**SELECTED EXTRACT:**
Data-driven modelling of mutational hotspots and in-silico predictors in hypertrophic cardiomyopathy
Waring AJ., Harper AR., Salatino S., Kramer CM., Neubauer S., Thomson KL., Watkins H., Farrall M.
ABSTRACT Background Although rare-missense variants in Mendelian disease-genes have been noted to cluster in specific regions of proteins, it is not clear how to consider this information when evaluating the pathogenicity of a gene or variant. Here we introduce methods for gene-association and variant-interpretation that utilise this powerful signal. Methods We present a case-control rare-variant association test, ClusterBurden , that combines information on both variant-burden and variant-clustering. We then introduce a data-driven modelling framework to estimate mutational hotspots in genes with missense variant-clustering and integrate further in-silico predictors into the models. Results We show that ClusterBurden can increase statistical power to scan for putative disease-genes, driven by missense variants, in simulated data and a 34-gene panel dataset of 5,338 cases of hypertrophic cardiomyopathy. We demonstrate that data-driven models can allow quantitative application of the ACMG criteria PM1 and PP3, to resolve a wide range of pathogenicity potential amongst variants of uncertain significance. A web application ( Pathogenicity_by_Position ) is accessible for missense variant risk prediction of six sarcomeric genes and an R package is available for association testing using ClusterBurden . Conclusion The inclusion of missense residue position enhances the power of disease-gene association and improves rare-variant pathogenicity interpretation.

(Dataset items)
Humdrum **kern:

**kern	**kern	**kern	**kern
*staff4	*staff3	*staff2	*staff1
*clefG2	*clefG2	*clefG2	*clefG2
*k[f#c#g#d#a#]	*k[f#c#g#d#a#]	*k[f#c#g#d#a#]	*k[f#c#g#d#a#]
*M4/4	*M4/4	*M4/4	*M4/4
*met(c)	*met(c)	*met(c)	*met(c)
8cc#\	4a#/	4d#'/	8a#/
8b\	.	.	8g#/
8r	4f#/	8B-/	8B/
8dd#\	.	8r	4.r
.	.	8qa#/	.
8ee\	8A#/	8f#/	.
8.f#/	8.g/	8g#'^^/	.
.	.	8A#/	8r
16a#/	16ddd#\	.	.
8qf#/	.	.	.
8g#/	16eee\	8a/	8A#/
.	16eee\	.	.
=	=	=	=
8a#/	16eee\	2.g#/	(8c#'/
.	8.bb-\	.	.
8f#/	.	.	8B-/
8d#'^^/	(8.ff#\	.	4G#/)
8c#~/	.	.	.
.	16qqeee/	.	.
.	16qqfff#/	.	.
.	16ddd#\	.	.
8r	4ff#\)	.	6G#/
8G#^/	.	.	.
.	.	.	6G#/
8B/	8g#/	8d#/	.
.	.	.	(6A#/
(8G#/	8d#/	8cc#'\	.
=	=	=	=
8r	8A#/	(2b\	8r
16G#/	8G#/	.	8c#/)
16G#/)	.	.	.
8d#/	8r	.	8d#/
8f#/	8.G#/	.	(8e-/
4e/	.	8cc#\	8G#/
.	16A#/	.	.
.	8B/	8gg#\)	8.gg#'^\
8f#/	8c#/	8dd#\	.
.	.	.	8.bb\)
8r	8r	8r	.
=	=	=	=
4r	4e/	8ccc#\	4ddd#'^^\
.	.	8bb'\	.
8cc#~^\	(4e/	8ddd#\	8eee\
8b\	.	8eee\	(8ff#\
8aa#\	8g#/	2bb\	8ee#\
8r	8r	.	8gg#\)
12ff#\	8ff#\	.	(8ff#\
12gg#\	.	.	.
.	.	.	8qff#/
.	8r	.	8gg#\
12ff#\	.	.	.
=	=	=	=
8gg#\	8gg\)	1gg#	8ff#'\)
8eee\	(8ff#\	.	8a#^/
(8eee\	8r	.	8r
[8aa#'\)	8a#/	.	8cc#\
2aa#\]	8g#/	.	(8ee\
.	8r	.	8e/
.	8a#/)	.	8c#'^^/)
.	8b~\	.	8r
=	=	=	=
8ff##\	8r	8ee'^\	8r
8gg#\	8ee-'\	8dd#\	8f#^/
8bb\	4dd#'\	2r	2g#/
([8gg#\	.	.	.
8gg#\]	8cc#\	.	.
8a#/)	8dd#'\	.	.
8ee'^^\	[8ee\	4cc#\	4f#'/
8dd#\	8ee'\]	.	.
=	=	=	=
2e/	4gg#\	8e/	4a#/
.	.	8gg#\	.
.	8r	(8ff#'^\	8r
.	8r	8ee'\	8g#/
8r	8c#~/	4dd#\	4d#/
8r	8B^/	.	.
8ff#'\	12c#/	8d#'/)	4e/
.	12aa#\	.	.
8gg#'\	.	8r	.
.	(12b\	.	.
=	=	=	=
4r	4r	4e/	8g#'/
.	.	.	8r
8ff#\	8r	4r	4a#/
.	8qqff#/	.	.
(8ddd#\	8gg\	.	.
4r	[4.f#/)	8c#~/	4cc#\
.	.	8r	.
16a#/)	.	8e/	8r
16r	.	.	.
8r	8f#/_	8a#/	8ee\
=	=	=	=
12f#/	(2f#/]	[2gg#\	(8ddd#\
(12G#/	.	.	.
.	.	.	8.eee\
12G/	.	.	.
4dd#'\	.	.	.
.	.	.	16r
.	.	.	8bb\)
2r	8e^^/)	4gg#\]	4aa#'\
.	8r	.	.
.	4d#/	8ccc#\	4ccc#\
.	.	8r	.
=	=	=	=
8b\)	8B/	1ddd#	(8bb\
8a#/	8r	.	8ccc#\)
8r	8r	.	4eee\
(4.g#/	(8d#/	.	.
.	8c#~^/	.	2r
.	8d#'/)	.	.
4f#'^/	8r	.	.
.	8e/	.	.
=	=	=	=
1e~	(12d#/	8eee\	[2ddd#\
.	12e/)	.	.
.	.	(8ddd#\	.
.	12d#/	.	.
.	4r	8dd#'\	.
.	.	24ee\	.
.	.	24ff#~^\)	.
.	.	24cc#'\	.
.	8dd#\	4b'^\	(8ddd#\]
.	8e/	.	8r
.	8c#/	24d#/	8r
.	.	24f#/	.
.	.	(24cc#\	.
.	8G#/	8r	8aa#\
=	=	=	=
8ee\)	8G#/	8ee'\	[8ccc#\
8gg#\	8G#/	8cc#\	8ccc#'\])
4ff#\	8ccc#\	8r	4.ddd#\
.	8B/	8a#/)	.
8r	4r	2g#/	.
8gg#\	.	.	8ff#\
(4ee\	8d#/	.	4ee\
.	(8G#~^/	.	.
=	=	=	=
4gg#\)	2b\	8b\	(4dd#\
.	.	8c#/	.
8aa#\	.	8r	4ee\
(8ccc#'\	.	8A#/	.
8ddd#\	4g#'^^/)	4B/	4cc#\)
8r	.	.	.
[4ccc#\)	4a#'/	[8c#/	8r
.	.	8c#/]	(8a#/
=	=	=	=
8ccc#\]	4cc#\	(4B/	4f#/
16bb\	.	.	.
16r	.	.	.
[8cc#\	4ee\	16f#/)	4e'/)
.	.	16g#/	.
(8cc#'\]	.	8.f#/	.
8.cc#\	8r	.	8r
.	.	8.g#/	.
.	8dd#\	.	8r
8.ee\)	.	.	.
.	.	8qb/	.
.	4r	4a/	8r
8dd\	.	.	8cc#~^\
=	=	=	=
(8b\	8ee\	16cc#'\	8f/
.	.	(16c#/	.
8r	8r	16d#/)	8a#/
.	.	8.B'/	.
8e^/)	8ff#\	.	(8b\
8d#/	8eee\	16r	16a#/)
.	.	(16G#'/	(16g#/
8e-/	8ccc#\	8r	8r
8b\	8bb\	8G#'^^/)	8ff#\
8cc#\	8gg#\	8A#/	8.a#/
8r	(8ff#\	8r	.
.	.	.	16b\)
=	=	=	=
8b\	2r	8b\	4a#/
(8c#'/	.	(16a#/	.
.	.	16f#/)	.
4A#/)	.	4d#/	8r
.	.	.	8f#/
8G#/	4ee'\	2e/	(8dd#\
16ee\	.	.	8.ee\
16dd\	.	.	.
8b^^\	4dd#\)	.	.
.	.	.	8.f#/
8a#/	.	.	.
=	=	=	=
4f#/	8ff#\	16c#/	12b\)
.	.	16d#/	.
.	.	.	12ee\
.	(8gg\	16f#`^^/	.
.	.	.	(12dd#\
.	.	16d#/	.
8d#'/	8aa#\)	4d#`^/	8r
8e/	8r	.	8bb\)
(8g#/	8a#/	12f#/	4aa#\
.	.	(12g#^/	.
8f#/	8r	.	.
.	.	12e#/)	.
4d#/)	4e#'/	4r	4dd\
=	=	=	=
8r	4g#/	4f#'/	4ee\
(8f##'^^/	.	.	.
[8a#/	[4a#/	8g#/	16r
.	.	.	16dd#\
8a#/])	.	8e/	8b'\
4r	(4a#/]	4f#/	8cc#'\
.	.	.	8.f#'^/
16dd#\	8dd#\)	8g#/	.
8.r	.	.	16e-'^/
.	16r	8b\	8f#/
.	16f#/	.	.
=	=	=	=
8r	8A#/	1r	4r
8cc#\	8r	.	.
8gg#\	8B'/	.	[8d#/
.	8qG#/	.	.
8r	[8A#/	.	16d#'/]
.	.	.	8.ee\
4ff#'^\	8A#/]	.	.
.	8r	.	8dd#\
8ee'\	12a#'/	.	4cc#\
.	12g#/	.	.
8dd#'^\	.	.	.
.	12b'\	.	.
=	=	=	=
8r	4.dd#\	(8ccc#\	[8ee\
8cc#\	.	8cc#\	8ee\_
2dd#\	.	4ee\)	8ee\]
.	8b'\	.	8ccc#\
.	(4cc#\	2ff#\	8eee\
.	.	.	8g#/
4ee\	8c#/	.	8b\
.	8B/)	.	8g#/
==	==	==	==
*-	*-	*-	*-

**PROBLEM STATEMENT:** Copy out the hypertrophic cardiomyopathy article summary word for word, including its title and author line.

**OUTPUT FOR THIS TASK:**
Data-driven modelling of mutational hotspots and in-silico predictors in hypertrophic cardiomyopathy
Waring AJ., Harper AR., Salatino S., Kramer CM., Neubauer S., Thomson KL., Watkins H., Farrall M.
ABSTRACT Background Although rare-missense variants in Mendelian disease-genes have been noted to cluster in specific regions of proteins, it is not clear how to consider this information when evaluating the pathogenicity of a gene or variant. Here we introduce methods for gene-association and variant-interpretation that utilise this powerful signal. Methods We present a case-control rare-variant association test, ClusterBurden , that combines information on both variant-burden and variant-clustering. We then introduce a data-driven modelling framework to estimate mutational hotspots in genes with missense variant-clustering and integrate further in-silico predictors into the models. Results We show that ClusterBurden can increase statistical power to scan for putative disease-genes, driven by missense variants, in simulated data and a 34-gene panel dataset of 5,338 cases of hypertrophic cardiomyopathy. We demonstrate that data-driven models can allow quantitative application of the ACMG criteria PM1 and PP3, to resolve a wide range of pathogenicity potential amongst variants of uncertain significance. A web application ( Pathogenicity_by_Position ) is accessible for missense variant risk prediction of six sarcomeric genes and an R package is available for association testing using ClusterBurden . Conclusion The inclusion of missense residue position enhances the power of disease-gene association and improves rare-variant pathogenicity interpretation.